According to Moody’s, U.S. gaming revenue growth conditions are still good. But, the growth pace is slowing down, which could mean that the industry will have tougher several months.
The research firm also explained that the inflation trend would make consumers spend more on basic needs, leaving players with much less money to spend in casinos. In fact, the persistence of the current economic challenges will affect casino earnings further.
For example, the Nevada gaming industry has generated at least $1 billion each month for the past 20 months. This is despite high inflation, skyrocketing interest rates, and macroeconomic headwinds. However, this is likely to change.
Inflation Is Weighing Down on Spending Trends
Several gaming executives have already noted that inflation has affected how much players spend at casinos. For instance, the high gas prices have reduced the number of times a player can drive to regional casinos. Also, people are not engaging in impulse spending in Las Vegas like previously witnessed.
Travel and leisure consumers have tightened their spending. The rising interest rates are also playing a part in the slow growth of the casino industry. Yet, there is no other way because the Federal Reserve must combat inflation by increasing interest rates.
The gaming industry is among the most indebted. Yet, the higher borrowing costs discourage refinancing.
According to Moody’s, the gaming operators will only be left with one option; to refinance an arduous interest rate. The research firm also noted that not many debts were maturing in the coming three years.
Yet, three U.S. gaming issuers have hefty funded debt repayment requirements until December 2025. For example, Wynn Resorts, MGM Resorts International, and Caesars Entertainment are some companies that will need to refinance a significant part of their debt when the interest rates are higher.
Moody’s Predicts Free Cash Declines
When it comes to gaming equities, investors covet free cash flow.
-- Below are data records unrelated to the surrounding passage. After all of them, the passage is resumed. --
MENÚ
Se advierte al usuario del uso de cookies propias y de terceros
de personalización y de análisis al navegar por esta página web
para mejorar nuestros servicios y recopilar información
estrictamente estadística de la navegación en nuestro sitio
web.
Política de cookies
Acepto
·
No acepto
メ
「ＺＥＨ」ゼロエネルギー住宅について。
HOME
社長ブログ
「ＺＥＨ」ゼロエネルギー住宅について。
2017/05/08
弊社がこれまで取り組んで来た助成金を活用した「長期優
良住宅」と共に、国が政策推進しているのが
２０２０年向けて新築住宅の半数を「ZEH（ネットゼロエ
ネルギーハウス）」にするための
However, this could soon change once the gross gaming revenue is suppressed by macroeconomic factors before depreciation, repayment, taxes, and interest.
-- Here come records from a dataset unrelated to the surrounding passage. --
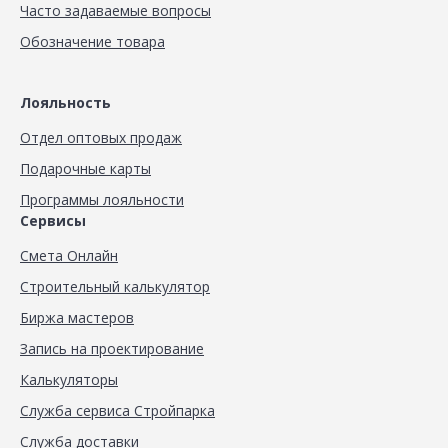
Часто задаваемые вопросы
Обозначение товара
Лояльность
Отдел оптовых продаж
Подарочные карты
Программы лояльности
Сервисы
Смета Онлайн
Строительный калькулятор
Биржа мастеров
Запись на проектирование
Калькуляторы
Служба сервиса Стройпарка
Служба доставки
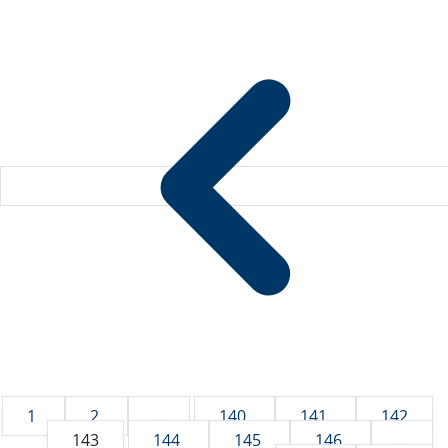
1
2
...
140
141
142
143
144
145
146
...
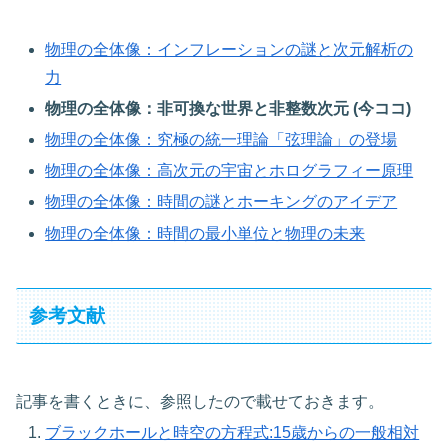
物理の全体像：インフレーションの謎と次元解析の
力
物理の全体像：非可換な世界と非整数次元 (今ココ)
物理の全体像：究極の統一理論「弦理論」の登場
物理の全体像：高次元の宇宙とホログラフィー原理
物理の全体像：時間の謎とホーキングのアイデア
物理の全体像：時間の最小単位と物理の未来
参考文献
記事を書くときに、参照したので載せておきます。
ブラックホールと時空の方程式:15歳からの一般相対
Less free cash flow will affect casino operators’ ability to meet their debt obligation. This will be worrisome in case a recession happens.
The weakening economy will pressure EBITDA performance. Then, this will lead to rising rates that will cannibalize free cash flow.
If operating conditions continue to decline, capital expenses will be directed to preserving cash resources. Lastly, Moody’s predicts that the U.S. gaming issuers will turn to financial engineering transactions, also referred to as distressed exchange.